Once again, a job to do: lighting the house. Once again, a Boy to help.
“Daddy, I need to be up there with you. I need to work on the roof.” How can I possibly resist? It makes the job more difficult, but it also makes it more enjoyable.
And occasionally, his help is actually help. “Bring me more lights,” I ask, and he chirps “Okay” and almost runs over to where the bag of lights lie on the ground.
This lasts for a few minutes — twenty at most — before he sees the neighborhood boys out and decides he has done enough to help. Without a word, without explanation, he runs off, and I am left both in peace (how fast can I get the rest of this done now? careful not to fall!) and a little lonely, sad even.
It’s a foreshadowing of things to come, I know. It’s already starting with the Girl — notice she’s not even in this post because she was doing her own thing. She did her cleaning chores and was left with an afteroon that she filled with chatting with her cousin in Poland on Skype, pestering E, and whatever else she might have been doing. She spent the night at a friend’s house, too.
It’s still so far away and yet so very close.

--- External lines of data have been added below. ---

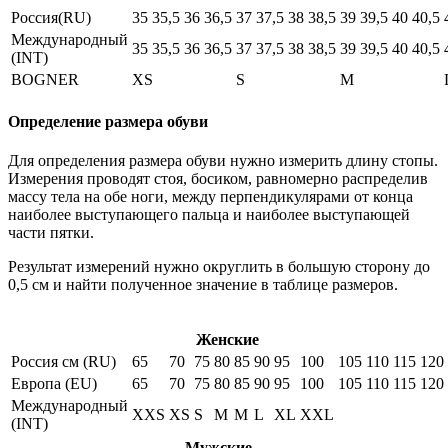
Россия(RU)
35
35,5
36
36,5
37
37,5
38
38,5
39
39,5
40
40,5
Международный
35
35,5
36
36,5
37
37,5
38
38,5
39
39,5
40
40,5
(INT)
BOGNER
XS
S
M
Определение размера обуви
Для определения размера обуви нужно измерить длину стопы.
Измерения проводят стоя, босиком, равномерно распределив
массу тела на обе ноги, между перпендикулярами от конца
наиболее выступающего пальца и наиболее выступающей
части пятки.
Результат измерений нужно округлить в большую сторону до
0,5 см и найти полученное значение в таблице размеров.
Женские
Россия см (RU)
65
70
75
80
85
90
95
100
105
110
115
120
Европа (EU)
65
70
75
80
85
90
95
100
105
110
115
120
Международный
XXS
XS
S
M
M
L
XL
XXL
(INT)
Мужские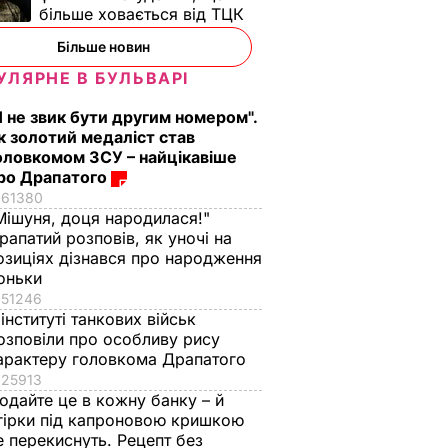
ецепт
викликали на допит
більше ховається від ТЦК
Що сталося
ВАР
Більше новин
7 серпня, 17.26
БУЛЬВАР
УЛЯРНЕ В БУЛЬВАРІ
Я не звик бути другим номером".
к золотий медаліст став
оловкомом ЗСУ – найцікавіше
ро Драпатого
61380
Мішуня, доця народилася!"
рапатий розповів, як уночі на
озиціях дізнався про народження
оньки
51246
 інституті танкових військ
озповіли про особливу рису
арактеру головкома Драпатого
25913
одайте це в кожну банку – й
гірки під капроновою кришкою
е перекиснуть. Рецепт без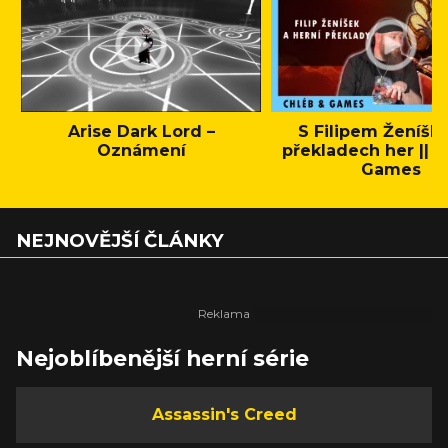
Arise Dark Lord –
S Filipem Ženíšk
Oznámení
překladech her || C
Games
NEJNOVĚJŠÍ ČLÁNKY
Nejoblíbenější herní série
Assassin's Creed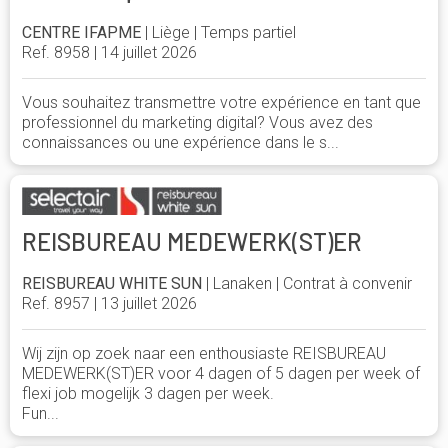
CENTRE IFAPME
| Liège | Temps partiel
Ref. 8958 | 14 juillet 2026
Vous souhaitez transmettre votre expérience en tant que
professionnel du marketing digital? Vous avez des
connaissances ou une expérience dans le s...
REISBUREAU MEDEWERK(ST)ER
REISBUREAU WHITE SUN
| Lanaken | Contrat à convenir
Ref. 8957 | 13 juillet 2026
Wij zijn op zoek naar een enthousiaste REISBUREAU
MEDEWERK(ST)ER voor 4 dagen of 5 dagen per week of
flexi job mogelijk 3 dagen per week.
Fun...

It’s now Advent, a time of waiting. In many ways, I guess we’re waiting all our lives. There’s always something in the near future that we’ve trained our attention on, even if we’re the type to live in the present. E, for example, is waiting to be able to cook, really cook.
He plays at it a lot, but that’s often just messy play, he thinks. “I’ll never learn to cook,” he lamented tonight, but explaining to him that playing as he does — and indeed, helping as he often does, with stirring and such — really is learning to cook. “And you’ll be learning your whole life,” K explained. Still, it didn’t do much to help him. He’s waiting to cook for real.
The Girl has been waiting for the Advent calendar to make its appearance. This year, E and L both have their own, but E had completely forgotten about it. Truth be told, L probably had too until K mentioned it today.
We got the calendars out, but E had to wait a while: he still hadn’t finished his dinner, so we walked around with a chipmunk-cheek of pierogi as L opened her calendar and jotted her name on it. When he was done eating, he got to do what he’s always waiting to do during dinner: crawl into K’s lap.
After dinner, it’s my long-anticipated event: chess with my son. L started learning chess, but she never really grew to love it. Too much to think about, and sitting still and concentrating — not something she’s fond of doing after a long day at school. The Boy enjoys the game, though, and he’s patient. He can wait. For a little bit. So we work on pawns only.
“When can we play with the other pieces?” he asked tonight.
“As soon as you can play well with the pawns,” I explained. By that, I meant simply that he could make legal moves and could see opportunities to capture an opponent’s pieces consistently.
“You have to wait for a little while,” I said.
“Okay,” he said, and captured a piece incorrectly.